TD Ameritrade Park Omaha[4] is a baseball park in Omaha, Nebraska. Opened in 2011, the stadium serves as a replacement for historic Johnny Rosenblatt Stadium.

TD Ameritrade Park has a seating capacity of 24,000, with the ability to expand to 35,000 spectators.[5] The ballpark was expected to cost $128 million[6] to construct and is located near the CenturyLink Center Omaha. The park turned a profit of $5.6 million in its first year of operation, easily covering its debt payments.[7]

It is the home field of the Creighton University Bluejays baseball team, and the host venue of the College World Series--the final rounds of the NCAA Division I Baseball Championship. The College World Series has been held in Omaha since 1950, and will continue to be hosted there through at least 2035. The Big Ten Conference has also held its baseball tournament at TD Ameritrade Park, first in 2014 and 2016, and from 2018 through 2022. Attempts were made to bring a professional baseball team to TD Ameritrade Park, but legal troubles prevented this.[8] The local Pacific Coast League franchise, the Omaha Storm Chasers (formerly Royals), opted for a smaller capacity venue at the new Werner Park, west of Papillion.

History

Steel structure being added; March 2010

Groundbreaking for TD Ameritrade Park occurred January 21, 2009.[6] It was announced on June 8, 2009 that TD Ameritrade, a company based in Omaha, will carry the naming rights for the new stadium.[9] The official announcement came from TD Ameritrade's Chief Executive Officer Fred Tomczyk on June 10, 2009.[10]

On April 15, 2010, it was announced that the Omaha Nighthawks, the local franchise in the United Football League, would play their first season in Johnny Rosenblatt Stadium and then move to TD Ameritrade for 2011 and beyond. The football gridiron was laid along a line extending from home plate down the first base line into right field.[11] The United Football League suspended all play midway though its 2012 season and then dissolved afterwards, marking the end of professional football at TD Ameritrade Park.

In December 2010, it was announced that Omaha would host a six-day multi-genre music festival in July called Red Sky Music Festival. Concerts were to be held all day in the parking lots of CenturyLink Center and TD Ameritrade Park. Each night there was to be a main concert held inside TD Ameritrade Park and CenturyLink Center. The festival lasted just two years, 2011 and 2012.[12]

The original Hammond organ from Rosenblatt Stadium has been restored and is used during games at TD Ameritrade, although musician Lambert Bartak (since retired) will not be the organist.[13]

On February 9, 2013, the ballpark hosted outdoor ice hockey at the "Mutual of Omaha Battles on Ice." The first game featured the junior Omaha Lancers and the Lincoln Stars of the USHL. The second game was a collegiate matchup between the Nebraska-Omaha Mavericks and the University of North Dakota of the WCHA.
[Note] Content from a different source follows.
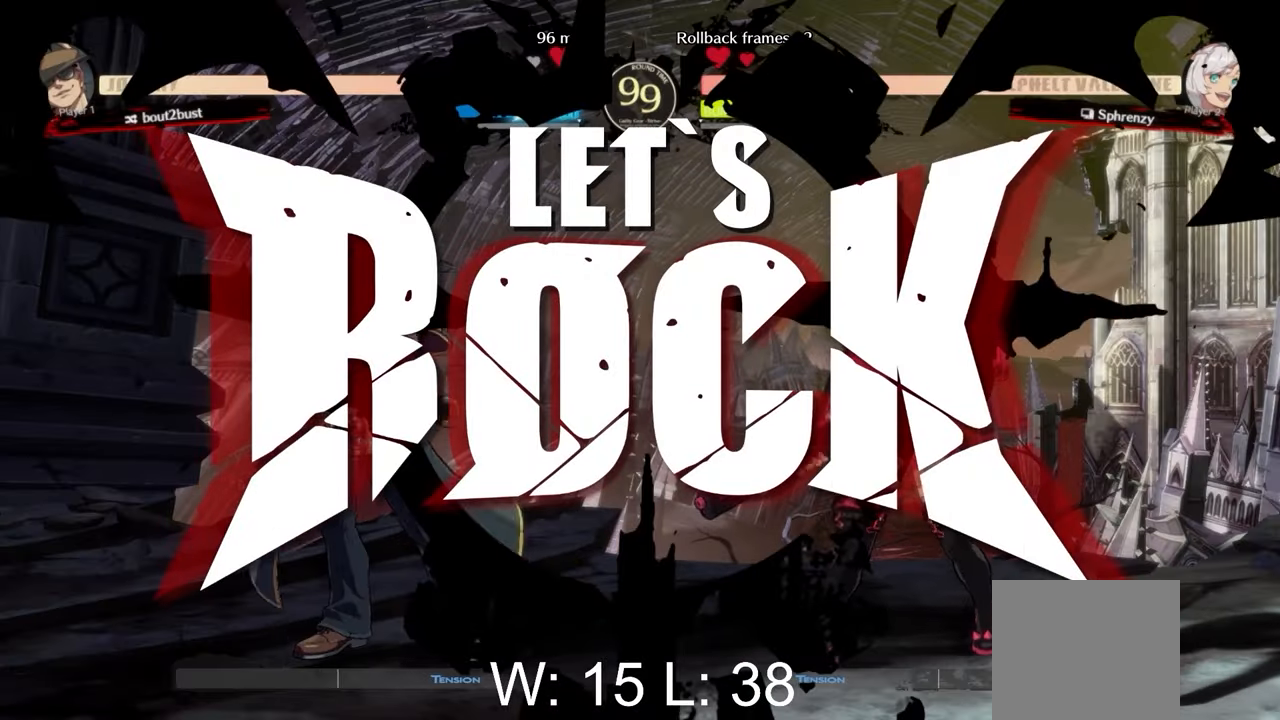
{"buttons": [], "left_stick": "center", "events": [[100, "left_stick", "right"], [183, "B", "down"], [200, "left_stick", "center"], [283, "B", "up"]]}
In May 2014, it was announced that a franchise in the new Fall Experimental Football League, called the Omaha Mammoths, would play their home games at TD Ameritrade Park beginning in October.[14] The Mammoths would only play one shortened season in Omaha.
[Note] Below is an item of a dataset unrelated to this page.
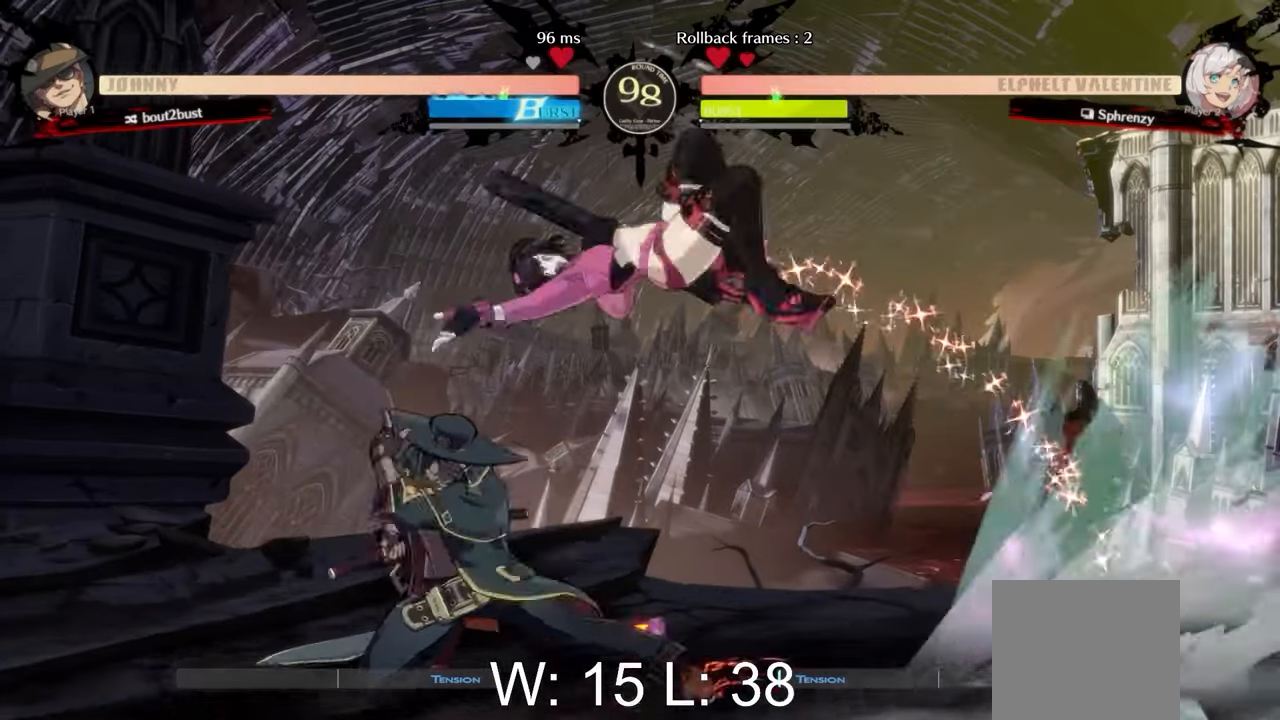
{"buttons": [], "left_stick": "center", "events": [[133, "R1", "down"], [233, "R1", "up"], [300, "R1", "down"], [400, "R1", "up"]]}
In 2014 and 2016, TD Ameritrade Park hosted the Big Ten Conference's baseball championship. A four-year contract was soon reached to hold the tournament there from 2018 through 2022.[15]

First game

MVC Tournament; May 2011

The first regular season college baseball game was played on April 19, 2011, between the Nebraska Cornhuskers and host Creighton Bluejays. The ceremonial first pitch was thrown out by TD Ameritrade CEO Fred Tomczyk. It was a game of many firsts for the park including first balk and first hamster races. The Cornhuskers won 2-1 in front of a paid attendance of just over 22,000 (a sellout) and a scanned attendance of just over 18,000, making it the most attended game of the collegiate regular season.[16]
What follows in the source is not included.